Quali innesti si utilizzano più frequentemente?

I tendini più utilizzati sono:

  • I tendini del gracile e del semitendinoso (spesso la scelta più comune).
  • Il tendine rotuleo (uso abbastanza diffuso).
  • In rari casi una parte del tendine del quadricipite.

La letteratura non mostra differenze chiare nei risultati a lungo termine tra i vari trapianti: la scelta dipende spesso dall’esperienza del chirurgo e dalle caratteristiche del paziente.

Quali sono i vantaggi dell’artroscopia rispetto alla tecnica aperta?

L’artroscopia comporta un’invasività molto minore, con recupero più rapido e minori problemi di rigidità post-operatoria rispetto all’antica tecnica aperta (artrotomia). I tempi di recupero e la qualità funzionale post-operatoria sono decisamente migliori con l’approccio artroscopico.

Quanto dura l’intervento?

La durata dell’intervento varia a seconda delle lesioni associate, ma generalmente oscilla tra i 30 e i 60 minuti. È un intervento molto sistematico e ripetitivo: tempi intorno alla mezz’ora sono frequenti, mentre è raro arrivare a tempi più lunghi se non per casi complessi.

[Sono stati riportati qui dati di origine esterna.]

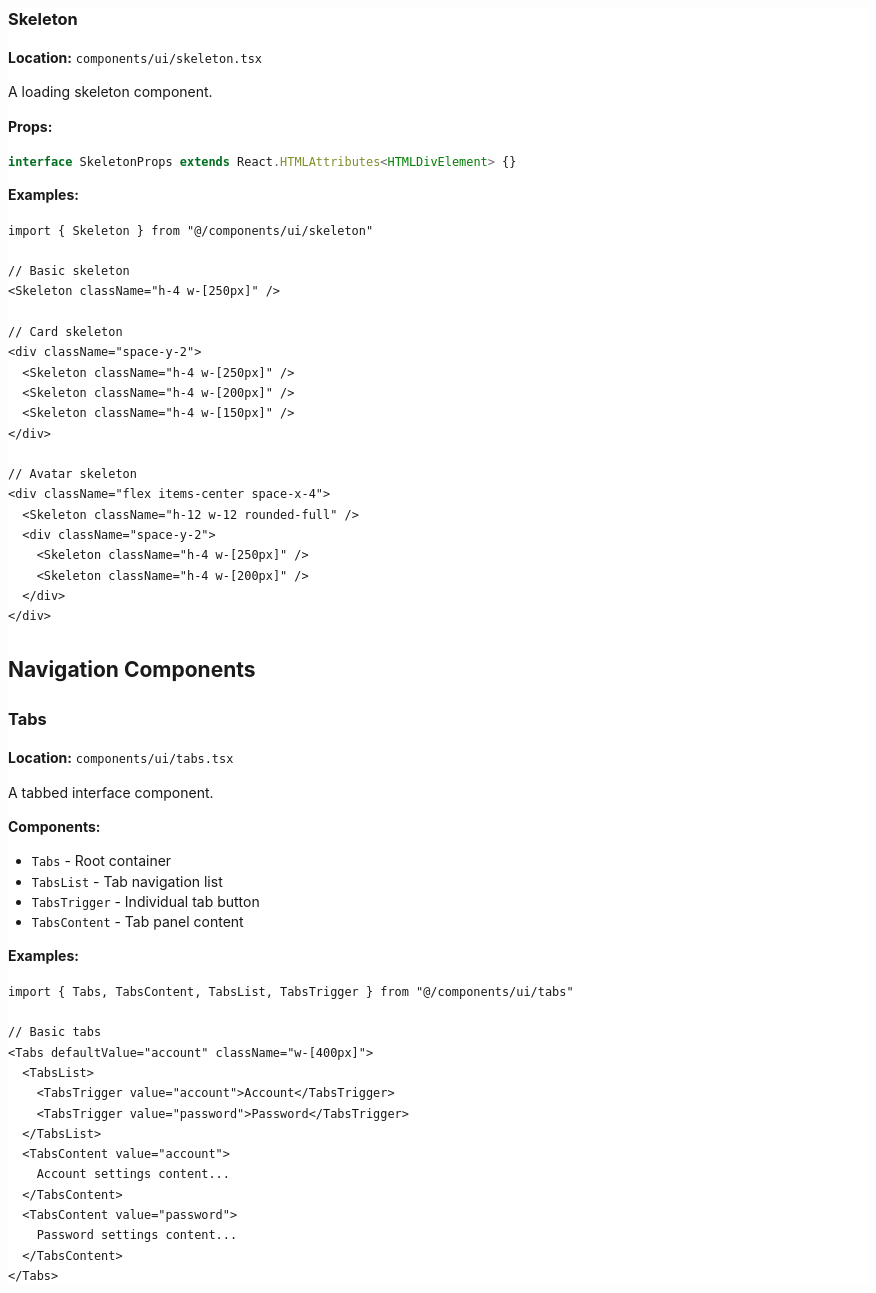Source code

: ### Skeleton

**Location:** `components/ui/skeleton.tsx`

A loading skeleton component.

**Props:**
```typescript
interface SkeletonProps extends React.HTMLAttributes<HTMLDivElement> {}
```

**Examples:**
```tsx
import { Skeleton } from "@/components/ui/skeleton"

// Basic skeleton
<Skeleton className="h-4 w-[250px]" />

// Card skeleton
<div className="space-y-2">
  <Skeleton className="h-4 w-[250px]" />
  <Skeleton className="h-4 w-[200px]" />
  <Skeleton className="h-4 w-[150px]" />
</div>

// Avatar skeleton
<div className="flex items-center space-x-4">
  <Skeleton className="h-12 w-12 rounded-full" />
  <div className="space-y-2">
    <Skeleton className="h-4 w-[250px]" />
    <Skeleton className="h-4 w-[200px]" />
  </div>
</div>
```

## Navigation Components

### Tabs

**Location:** `components/ui/tabs.tsx`

A tabbed interface component.

**Components:**
- `Tabs` - Root container
- `TabsList` - Tab navigation list
- `TabsTrigger` - Individual tab button
- `TabsContent` - Tab panel content

**Examples:**
```tsx
import { Tabs, TabsContent, TabsList, TabsTrigger } from "@/components/ui/tabs"

// Basic tabs
<Tabs defaultValue="account" className="w-[400px]">
  <TabsList>
    <TabsTrigger value="account">Account</TabsTrigger>
    <TabsTrigger value="password">Password</TabsTrigger>
  </TabsList>
  <TabsContent value="account">
    Account settings content...
  </TabsContent>
  <TabsContent value="password">
    Password settings content...
  </TabsContent>
</Tabs>

```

Com’è il decorso post-operatorio e quali sono le fasi della riabilitazione?

La riabilitazione procede per fasi e richiede collaborazione del paziente e un buon protocollo fisioterapico:

  1. Fase immediata (primo mese): gestione del dolore e inizio precoce della mobilizzazione per recuperare l’elasticità articolare. Si protegge il ginocchio, abitualmente in modo parziale, dal carico (questo dipende dalle lesioni associate). Entro circa un mese, salvo problemi aggiuntivi (es. lesioni cartilaginee), il paziente è in grado di estendere e flettere buona parte del ginocchio e spesso cammina senza stampelle.
  2. Fase intermedia (fino a 3 mesi): ripresa del tono muscolare; intorno ai tre mesi, se il percorso è stato eseguito correttamente, si può iniziare la corsa lineare.
  3. Riatletizzazione (dopo la corsa lineare): lavoro mirato su destrezza, equilibrio monopodalico, balzi e salti per recuperare agilità e controllo neuromotorio.

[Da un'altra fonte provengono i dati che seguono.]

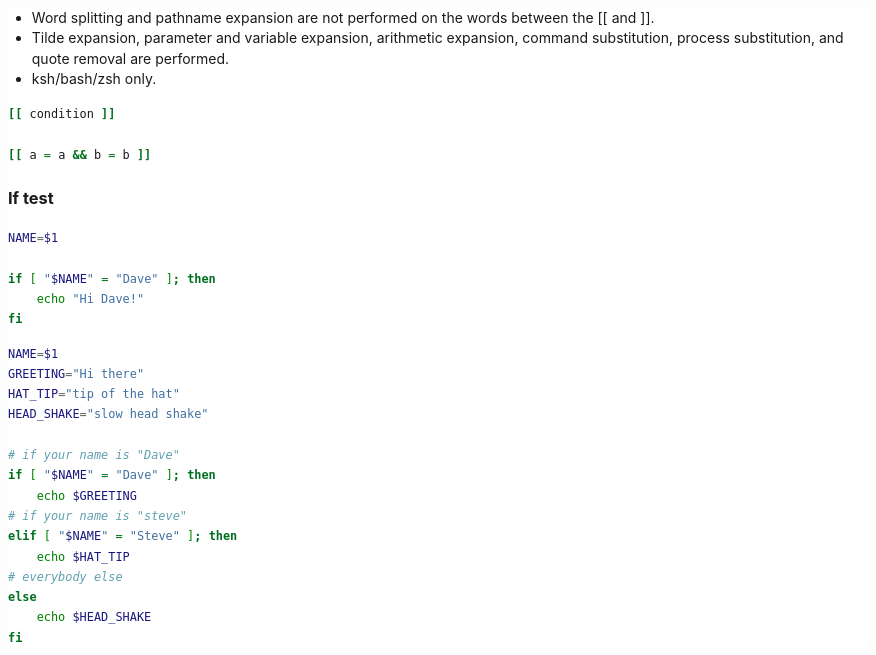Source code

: - Word splitting and pathname expansion are not performed on the words between the [[ and ]].
- Tilde expansion, parameter and variable expansion, arithmetic expansion, command substitution, process substitution, and quote removal are performed.
- ksh/bash/zsh only.

```sh
[[ condition ]]

[[ a = a && b = b ]]
```

### If test

```sh
NAME=$1

if [ "$NAME" = "Dave" ]; then
    echo "Hi Dave!"
fi
```

```sh
NAME=$1
GREETING="Hi there"
HAT_TIP="tip of the hat"
HEAD_SHAKE="slow head shake"

# if your name is "Dave"
if [ "$NAME" = "Dave" ]; then
    echo $GREETING
# if your name is "steve"
elif [ "$NAME" = "Steve" ]; then
    echo $HAT_TIP
# everybody else
else
    echo $HEAD_SHAKE
fi
```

Quando si può tornare allo sport?

La letteratura attuale concorda su tempi biologici minimi di circa 6 mesi prima di un ritorno allo sport. Pur esistendo pressioni mediatiche e sportive per un ritorno rapido, meno di sei mesi è quasi impossibile per ottenere un recupero neuromotorio adeguato. Il ritorno dipende però anche dalla forza muscolare, dalla destrezza e dal percorso riabilitativo seguito: il calendario è indicativo, ma il criterio principale è il recupero funzionale del paziente.

Quali sono i principali rischi e complicanze dell’intervento?

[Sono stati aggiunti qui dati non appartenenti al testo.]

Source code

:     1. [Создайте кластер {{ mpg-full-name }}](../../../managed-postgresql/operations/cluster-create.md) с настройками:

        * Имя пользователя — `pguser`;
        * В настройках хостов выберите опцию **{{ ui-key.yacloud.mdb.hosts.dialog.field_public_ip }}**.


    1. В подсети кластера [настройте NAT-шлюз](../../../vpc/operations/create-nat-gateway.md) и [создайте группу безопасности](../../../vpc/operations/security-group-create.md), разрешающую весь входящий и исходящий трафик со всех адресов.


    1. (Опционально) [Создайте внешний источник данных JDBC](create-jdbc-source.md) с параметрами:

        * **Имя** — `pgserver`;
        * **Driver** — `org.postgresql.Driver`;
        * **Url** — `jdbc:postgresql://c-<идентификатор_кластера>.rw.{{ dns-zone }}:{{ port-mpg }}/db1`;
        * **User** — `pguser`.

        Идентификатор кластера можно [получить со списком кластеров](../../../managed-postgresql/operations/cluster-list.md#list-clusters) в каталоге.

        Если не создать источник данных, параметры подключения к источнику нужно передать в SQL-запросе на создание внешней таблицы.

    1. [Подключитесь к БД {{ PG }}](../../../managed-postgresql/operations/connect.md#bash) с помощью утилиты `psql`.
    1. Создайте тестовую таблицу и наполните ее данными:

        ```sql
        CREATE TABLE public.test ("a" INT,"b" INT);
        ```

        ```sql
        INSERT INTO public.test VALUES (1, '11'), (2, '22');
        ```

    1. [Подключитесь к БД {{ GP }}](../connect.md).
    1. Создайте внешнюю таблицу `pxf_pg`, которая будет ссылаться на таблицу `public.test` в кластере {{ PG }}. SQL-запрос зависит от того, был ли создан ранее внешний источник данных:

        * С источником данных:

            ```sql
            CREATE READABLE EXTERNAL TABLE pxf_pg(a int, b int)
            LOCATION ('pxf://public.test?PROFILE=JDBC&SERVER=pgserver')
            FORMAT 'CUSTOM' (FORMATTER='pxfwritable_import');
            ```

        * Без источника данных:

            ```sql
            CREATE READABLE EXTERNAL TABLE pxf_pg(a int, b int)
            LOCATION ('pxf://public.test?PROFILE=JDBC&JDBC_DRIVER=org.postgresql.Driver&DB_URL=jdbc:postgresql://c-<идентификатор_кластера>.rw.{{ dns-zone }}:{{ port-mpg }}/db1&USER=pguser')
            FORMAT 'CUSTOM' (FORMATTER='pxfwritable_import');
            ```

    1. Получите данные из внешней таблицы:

La complicanza che più temiamo in ortopedia è l’infezione. Grazie ai protocolli attuali il rischio è molto ridotto, dell’ordine di grandezza di 1–3 per mille (0,1–0,3%). Quando si verifica, però, può essere gestita efficacemente con terapie mediche e, se necessario, con semplici procedure come un lavaggio artroscopico; la diagnosi tempestiva è fondamentale. Nel complesso, con protocolli moderni e collaborazione multidisciplinare, le conseguenze si riducono notevolmente e la maggior parte dei pazienti recupera normalmente.